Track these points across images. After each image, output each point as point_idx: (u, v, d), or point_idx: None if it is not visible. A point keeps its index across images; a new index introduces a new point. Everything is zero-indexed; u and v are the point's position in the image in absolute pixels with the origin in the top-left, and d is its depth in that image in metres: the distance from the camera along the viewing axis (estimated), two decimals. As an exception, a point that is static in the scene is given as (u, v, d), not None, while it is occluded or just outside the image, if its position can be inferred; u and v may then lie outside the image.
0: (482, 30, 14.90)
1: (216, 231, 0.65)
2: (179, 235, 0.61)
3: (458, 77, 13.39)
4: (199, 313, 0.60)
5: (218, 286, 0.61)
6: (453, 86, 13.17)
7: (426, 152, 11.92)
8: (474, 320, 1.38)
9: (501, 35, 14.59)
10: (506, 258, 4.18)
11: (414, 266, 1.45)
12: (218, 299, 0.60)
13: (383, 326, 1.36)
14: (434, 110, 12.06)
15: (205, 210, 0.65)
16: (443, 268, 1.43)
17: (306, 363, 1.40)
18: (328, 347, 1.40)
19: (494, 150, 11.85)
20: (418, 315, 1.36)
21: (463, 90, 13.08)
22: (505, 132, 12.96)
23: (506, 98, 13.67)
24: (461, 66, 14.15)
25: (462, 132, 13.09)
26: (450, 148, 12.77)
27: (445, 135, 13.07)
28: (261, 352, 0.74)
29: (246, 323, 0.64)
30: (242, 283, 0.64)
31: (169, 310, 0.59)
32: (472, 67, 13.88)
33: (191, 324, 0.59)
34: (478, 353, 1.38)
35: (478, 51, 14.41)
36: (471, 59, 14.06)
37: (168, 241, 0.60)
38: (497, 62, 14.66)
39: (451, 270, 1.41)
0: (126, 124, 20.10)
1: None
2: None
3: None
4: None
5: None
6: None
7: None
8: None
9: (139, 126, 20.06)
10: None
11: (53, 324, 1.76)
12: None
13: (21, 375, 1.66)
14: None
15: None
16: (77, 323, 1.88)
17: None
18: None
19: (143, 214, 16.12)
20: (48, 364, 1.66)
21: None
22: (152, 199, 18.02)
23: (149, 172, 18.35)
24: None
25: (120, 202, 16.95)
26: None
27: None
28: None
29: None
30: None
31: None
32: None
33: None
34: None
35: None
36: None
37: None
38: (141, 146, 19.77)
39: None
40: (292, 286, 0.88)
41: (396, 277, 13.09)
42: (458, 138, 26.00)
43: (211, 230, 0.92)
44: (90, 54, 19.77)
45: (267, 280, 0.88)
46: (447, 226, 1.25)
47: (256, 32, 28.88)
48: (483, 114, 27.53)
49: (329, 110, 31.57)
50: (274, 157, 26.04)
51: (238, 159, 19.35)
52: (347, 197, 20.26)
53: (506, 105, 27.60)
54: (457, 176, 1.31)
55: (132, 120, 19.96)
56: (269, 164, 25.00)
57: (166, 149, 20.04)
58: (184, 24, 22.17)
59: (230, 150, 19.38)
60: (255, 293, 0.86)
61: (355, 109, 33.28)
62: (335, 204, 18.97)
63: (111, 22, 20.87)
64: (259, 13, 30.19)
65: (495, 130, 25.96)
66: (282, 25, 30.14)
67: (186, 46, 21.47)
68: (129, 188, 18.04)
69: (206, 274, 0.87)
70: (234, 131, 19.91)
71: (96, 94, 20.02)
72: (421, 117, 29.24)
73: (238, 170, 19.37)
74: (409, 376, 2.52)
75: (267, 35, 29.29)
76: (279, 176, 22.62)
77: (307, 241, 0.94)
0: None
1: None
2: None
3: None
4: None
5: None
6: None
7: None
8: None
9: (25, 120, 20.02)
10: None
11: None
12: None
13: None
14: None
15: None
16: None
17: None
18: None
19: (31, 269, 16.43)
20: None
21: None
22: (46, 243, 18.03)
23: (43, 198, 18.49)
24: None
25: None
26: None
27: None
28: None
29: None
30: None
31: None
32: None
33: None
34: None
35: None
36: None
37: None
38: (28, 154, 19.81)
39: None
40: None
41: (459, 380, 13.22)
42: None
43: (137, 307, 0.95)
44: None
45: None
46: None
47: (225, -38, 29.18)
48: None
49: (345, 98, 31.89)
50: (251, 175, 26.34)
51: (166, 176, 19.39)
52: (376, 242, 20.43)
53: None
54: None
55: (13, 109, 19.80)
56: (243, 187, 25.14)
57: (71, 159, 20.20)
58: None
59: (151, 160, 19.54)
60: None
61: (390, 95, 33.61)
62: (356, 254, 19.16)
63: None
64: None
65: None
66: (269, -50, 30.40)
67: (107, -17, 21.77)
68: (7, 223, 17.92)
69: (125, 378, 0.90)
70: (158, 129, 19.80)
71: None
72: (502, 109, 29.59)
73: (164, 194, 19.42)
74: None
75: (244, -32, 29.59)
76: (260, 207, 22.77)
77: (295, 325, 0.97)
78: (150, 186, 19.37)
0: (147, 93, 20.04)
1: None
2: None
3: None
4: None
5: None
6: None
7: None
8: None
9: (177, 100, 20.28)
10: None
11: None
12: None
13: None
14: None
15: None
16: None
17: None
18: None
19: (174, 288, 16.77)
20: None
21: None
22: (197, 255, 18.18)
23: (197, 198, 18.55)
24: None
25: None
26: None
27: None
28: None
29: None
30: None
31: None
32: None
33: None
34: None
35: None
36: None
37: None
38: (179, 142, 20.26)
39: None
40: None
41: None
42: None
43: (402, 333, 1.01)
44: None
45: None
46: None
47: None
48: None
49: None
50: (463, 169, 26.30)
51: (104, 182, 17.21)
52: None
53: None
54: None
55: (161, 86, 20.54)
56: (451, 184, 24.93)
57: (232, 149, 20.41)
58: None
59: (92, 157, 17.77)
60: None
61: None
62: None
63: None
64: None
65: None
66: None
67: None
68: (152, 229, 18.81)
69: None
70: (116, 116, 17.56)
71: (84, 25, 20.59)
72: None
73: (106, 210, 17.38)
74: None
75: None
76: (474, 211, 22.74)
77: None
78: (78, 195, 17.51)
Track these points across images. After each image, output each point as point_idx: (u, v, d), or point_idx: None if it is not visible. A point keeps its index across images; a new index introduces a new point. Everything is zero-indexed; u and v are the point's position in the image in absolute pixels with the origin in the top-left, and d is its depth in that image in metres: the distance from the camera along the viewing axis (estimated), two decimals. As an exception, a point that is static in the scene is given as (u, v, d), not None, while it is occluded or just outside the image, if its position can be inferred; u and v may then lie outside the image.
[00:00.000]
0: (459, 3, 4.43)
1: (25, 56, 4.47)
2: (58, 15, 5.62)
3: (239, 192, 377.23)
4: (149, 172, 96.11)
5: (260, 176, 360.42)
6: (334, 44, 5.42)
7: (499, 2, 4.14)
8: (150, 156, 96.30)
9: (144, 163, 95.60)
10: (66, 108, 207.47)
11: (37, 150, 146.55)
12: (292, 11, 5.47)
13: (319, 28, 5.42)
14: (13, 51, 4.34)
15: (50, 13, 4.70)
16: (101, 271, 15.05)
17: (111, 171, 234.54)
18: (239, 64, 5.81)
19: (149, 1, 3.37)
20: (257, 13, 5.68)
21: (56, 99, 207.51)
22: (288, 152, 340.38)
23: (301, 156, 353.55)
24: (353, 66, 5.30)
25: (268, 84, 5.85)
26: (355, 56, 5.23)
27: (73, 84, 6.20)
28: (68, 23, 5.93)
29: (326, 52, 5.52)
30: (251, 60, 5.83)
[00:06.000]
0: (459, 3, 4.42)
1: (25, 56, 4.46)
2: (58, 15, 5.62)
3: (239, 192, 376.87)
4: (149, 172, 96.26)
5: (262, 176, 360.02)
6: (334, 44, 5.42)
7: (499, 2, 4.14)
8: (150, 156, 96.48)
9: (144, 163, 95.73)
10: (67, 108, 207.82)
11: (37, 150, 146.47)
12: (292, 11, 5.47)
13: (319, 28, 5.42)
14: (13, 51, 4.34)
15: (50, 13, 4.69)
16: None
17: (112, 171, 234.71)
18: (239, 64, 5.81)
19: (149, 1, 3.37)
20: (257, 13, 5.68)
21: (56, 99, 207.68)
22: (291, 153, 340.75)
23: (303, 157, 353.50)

## Exercise
Where the listing above has a line with "67: (186, 46, 21.47)", start there, and output every line exactly through the line with "77: (307, 241, 0.94)", which is also included.

## Solution to this problem
67: (186, 46, 21.47)
68: (129, 188, 18.04)
69: (206, 274, 0.87)
70: (234, 131, 19.91)
71: (96, 94, 20.02)
72: (421, 117, 29.24)
73: (238, 170, 19.37)
74: (409, 376, 2.52)
75: (267, 35, 29.29)
76: (279, 176, 22.62)
77: (307, 241, 0.94)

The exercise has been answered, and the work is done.